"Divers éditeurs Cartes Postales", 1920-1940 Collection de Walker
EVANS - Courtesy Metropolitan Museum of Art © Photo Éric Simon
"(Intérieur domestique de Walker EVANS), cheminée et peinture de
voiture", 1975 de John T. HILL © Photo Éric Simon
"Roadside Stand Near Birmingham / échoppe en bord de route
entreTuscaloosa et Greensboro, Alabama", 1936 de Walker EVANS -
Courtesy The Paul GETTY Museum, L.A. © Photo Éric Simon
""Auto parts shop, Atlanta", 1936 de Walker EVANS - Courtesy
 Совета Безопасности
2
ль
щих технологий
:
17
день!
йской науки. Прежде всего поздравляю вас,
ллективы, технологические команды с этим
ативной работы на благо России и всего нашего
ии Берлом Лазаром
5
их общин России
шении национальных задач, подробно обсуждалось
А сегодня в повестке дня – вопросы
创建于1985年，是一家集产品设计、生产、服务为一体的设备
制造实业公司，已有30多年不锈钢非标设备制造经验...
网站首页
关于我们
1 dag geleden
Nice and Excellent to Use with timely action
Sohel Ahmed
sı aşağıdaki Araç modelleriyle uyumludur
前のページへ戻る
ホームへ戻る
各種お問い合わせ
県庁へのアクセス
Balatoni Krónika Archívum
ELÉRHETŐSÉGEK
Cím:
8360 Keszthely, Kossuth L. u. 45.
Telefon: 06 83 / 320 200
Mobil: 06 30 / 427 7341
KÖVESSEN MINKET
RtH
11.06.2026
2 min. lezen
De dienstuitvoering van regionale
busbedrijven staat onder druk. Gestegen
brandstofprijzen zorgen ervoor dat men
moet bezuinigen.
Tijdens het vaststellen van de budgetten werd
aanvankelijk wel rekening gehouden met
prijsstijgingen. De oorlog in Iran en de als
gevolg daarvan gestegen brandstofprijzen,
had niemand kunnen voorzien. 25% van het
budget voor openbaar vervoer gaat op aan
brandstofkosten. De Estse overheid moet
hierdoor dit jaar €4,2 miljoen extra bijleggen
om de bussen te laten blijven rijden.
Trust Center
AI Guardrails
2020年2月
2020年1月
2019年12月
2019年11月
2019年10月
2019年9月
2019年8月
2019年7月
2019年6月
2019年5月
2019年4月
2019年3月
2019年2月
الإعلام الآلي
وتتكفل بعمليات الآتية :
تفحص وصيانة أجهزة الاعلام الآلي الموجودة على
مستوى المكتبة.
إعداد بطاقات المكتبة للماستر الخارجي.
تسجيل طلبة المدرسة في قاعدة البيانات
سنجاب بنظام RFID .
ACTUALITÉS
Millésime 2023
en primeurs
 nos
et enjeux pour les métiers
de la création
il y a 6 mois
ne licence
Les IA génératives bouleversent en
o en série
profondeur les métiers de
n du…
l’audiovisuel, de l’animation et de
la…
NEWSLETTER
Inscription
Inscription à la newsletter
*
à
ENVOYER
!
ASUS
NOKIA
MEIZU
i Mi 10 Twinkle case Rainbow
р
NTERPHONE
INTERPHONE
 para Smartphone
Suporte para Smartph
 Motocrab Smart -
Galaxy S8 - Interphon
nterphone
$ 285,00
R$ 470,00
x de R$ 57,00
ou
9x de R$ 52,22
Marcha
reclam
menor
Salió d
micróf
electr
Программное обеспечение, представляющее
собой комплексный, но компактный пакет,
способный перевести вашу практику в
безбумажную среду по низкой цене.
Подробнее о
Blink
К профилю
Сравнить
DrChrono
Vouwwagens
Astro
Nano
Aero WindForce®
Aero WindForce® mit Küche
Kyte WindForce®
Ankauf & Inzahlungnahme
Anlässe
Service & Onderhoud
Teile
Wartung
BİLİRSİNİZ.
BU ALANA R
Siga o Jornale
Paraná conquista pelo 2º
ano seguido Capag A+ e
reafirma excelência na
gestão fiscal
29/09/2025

※ ※ ※

#### [AIM OF THE TASK]
Please return every line from the first one in the records above down to the line containing "йской науки. Прежде", including both, exactly as written and nothing more.

#### [EXERCISE OUTPUT]
"Divers éditeurs Cartes Postales", 1920-1940 Collection de Walker
EVANS - Courtesy Metropolitan Museum of Art © Photo Éric Simon
"(Intérieur domestique de Walker EVANS), cheminée et peinture de
voiture", 1975 de John T. HILL © Photo Éric Simon
"Roadside Stand Near Birmingham / échoppe en bord de route
entreTuscaloosa et Greensboro, Alabama", 1936 de Walker EVANS -
Courtesy The Paul GETTY Museum, L.A. © Photo Éric Simon
""Auto parts shop, Atlanta", 1936 de Walker EVANS - Courtesy
 Совета Безопасности
2
ль
щих технологий
:
17
день!
йской науки. Прежде всего поздравляю вас,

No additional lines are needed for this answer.